REQUEST - Reproduce every line of text in the material below word for word, omitting the pictures from your answer.

DATA PROVIDED -
━━━━
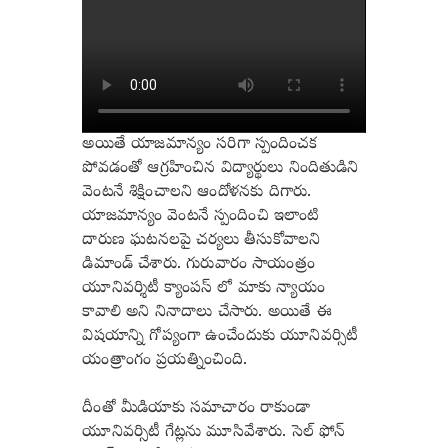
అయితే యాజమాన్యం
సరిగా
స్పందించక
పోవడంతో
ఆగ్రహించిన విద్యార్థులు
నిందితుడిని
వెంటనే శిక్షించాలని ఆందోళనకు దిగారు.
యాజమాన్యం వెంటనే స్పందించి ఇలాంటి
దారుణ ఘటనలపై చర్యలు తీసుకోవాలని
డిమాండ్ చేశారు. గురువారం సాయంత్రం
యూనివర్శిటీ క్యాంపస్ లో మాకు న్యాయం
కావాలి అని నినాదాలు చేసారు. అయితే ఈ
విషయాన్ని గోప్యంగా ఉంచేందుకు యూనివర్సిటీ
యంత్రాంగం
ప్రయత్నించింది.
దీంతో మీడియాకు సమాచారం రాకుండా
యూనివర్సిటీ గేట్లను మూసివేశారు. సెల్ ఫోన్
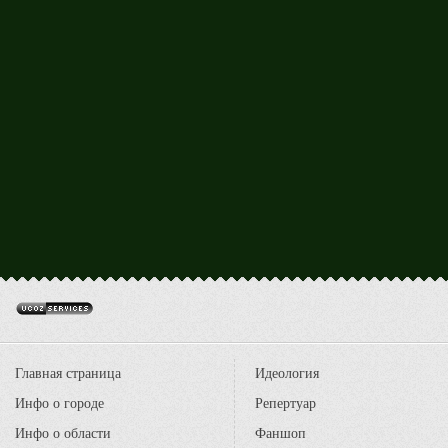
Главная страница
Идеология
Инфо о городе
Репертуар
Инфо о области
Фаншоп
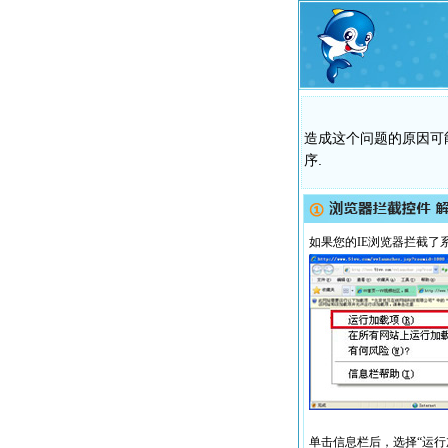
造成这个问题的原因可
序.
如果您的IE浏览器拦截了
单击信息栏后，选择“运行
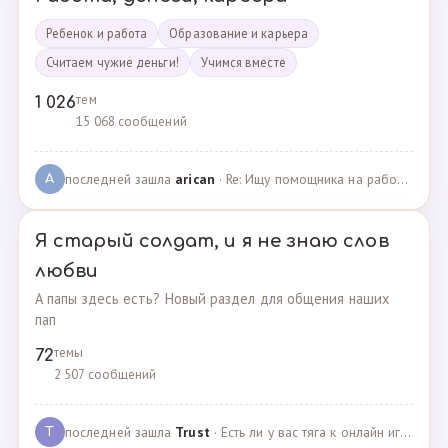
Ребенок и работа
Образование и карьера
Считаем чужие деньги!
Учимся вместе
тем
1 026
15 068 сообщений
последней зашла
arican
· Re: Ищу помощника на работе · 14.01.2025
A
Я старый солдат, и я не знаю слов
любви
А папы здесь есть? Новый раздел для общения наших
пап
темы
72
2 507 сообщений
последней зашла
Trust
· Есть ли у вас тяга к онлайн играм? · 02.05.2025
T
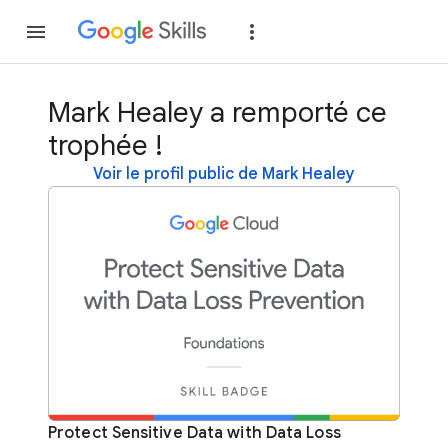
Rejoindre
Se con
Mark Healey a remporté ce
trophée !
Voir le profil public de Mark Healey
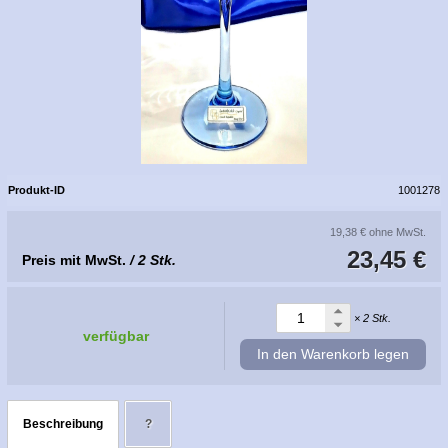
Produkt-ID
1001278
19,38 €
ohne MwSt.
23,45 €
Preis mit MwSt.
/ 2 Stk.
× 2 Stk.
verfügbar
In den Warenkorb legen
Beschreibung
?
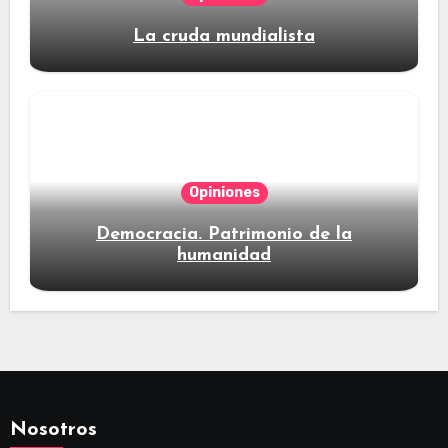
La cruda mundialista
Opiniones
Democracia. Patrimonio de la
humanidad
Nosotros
━━━━
ANSWER SECTION -
అయితే యాజమాన్యం
సరిగా
స్పందించక
పోవడంతో
ఆగ్రహించిన విద్యార్థులు
నిందితుడిని
వెంటనే శిక్షించాలని ఆందోళనకు దిగారు.
యాజమాన్యం వెంటనే స్పందించి ఇలాంటి
దారుణ ఘటనలపై చర్యలు తీసుకోవాలని
డిమాండ్ చేశారు. గురువారం సాయంత్రం
యూనివర్శిటీ క్యాంపస్ లో మాకు న్యాయం
కావాలి అని నినాదాలు చేసారు. అయితే ఈ
విషయాన్ని గోప్యంగా ఉంచేందుకు యూనివర్సిటీ
యంత్రాంగం
ప్రయత్నించింది.
దీంతో మీడియాకు సమాచారం రాకుండా
యూనివర్సిటీ గేట్లను మూసివేశారు. సెల్ ఫోన్
Главная страница
Идеология
Инфо о городе
Репертуар
Инфо о области
Фаншоп
造成这个问题的原因可
序.
如果您的IE浏览器拦截了
单击信息栏后，选择“运行
Ребенок и работа
Образование и карьера
Считаем чужие деньги!
Учимся вместе
тем
1 026
15 068 сообщений
последней зашла
arican
· Re: Ищу помощника на работе · 14.01.2025
A
Я старый солдат, и я не знаю слов
любви
А папы здесь есть? Новый раздел для общения наших
пап
темы
72
2 507 сообщений
последней зашла
Trust
· Есть ли у вас тяга к онлайн играм? · 02.05.2025
T
Rejoindre
Se con
Mark Healey a remporté ce
trophée !
Voir le profil public de Mark Healey
Produkt-ID
1001278
19,38 €
ohne MwSt.
23,45 €
Preis mit MwSt.
/ 2 Stk.
× 2 Stk.
verfügbar
In den Warenkorb legen
Beschreibung
?
La cruda mundialista
Opiniones
Democracia. Patrimonio de la
humanidad
Nosotros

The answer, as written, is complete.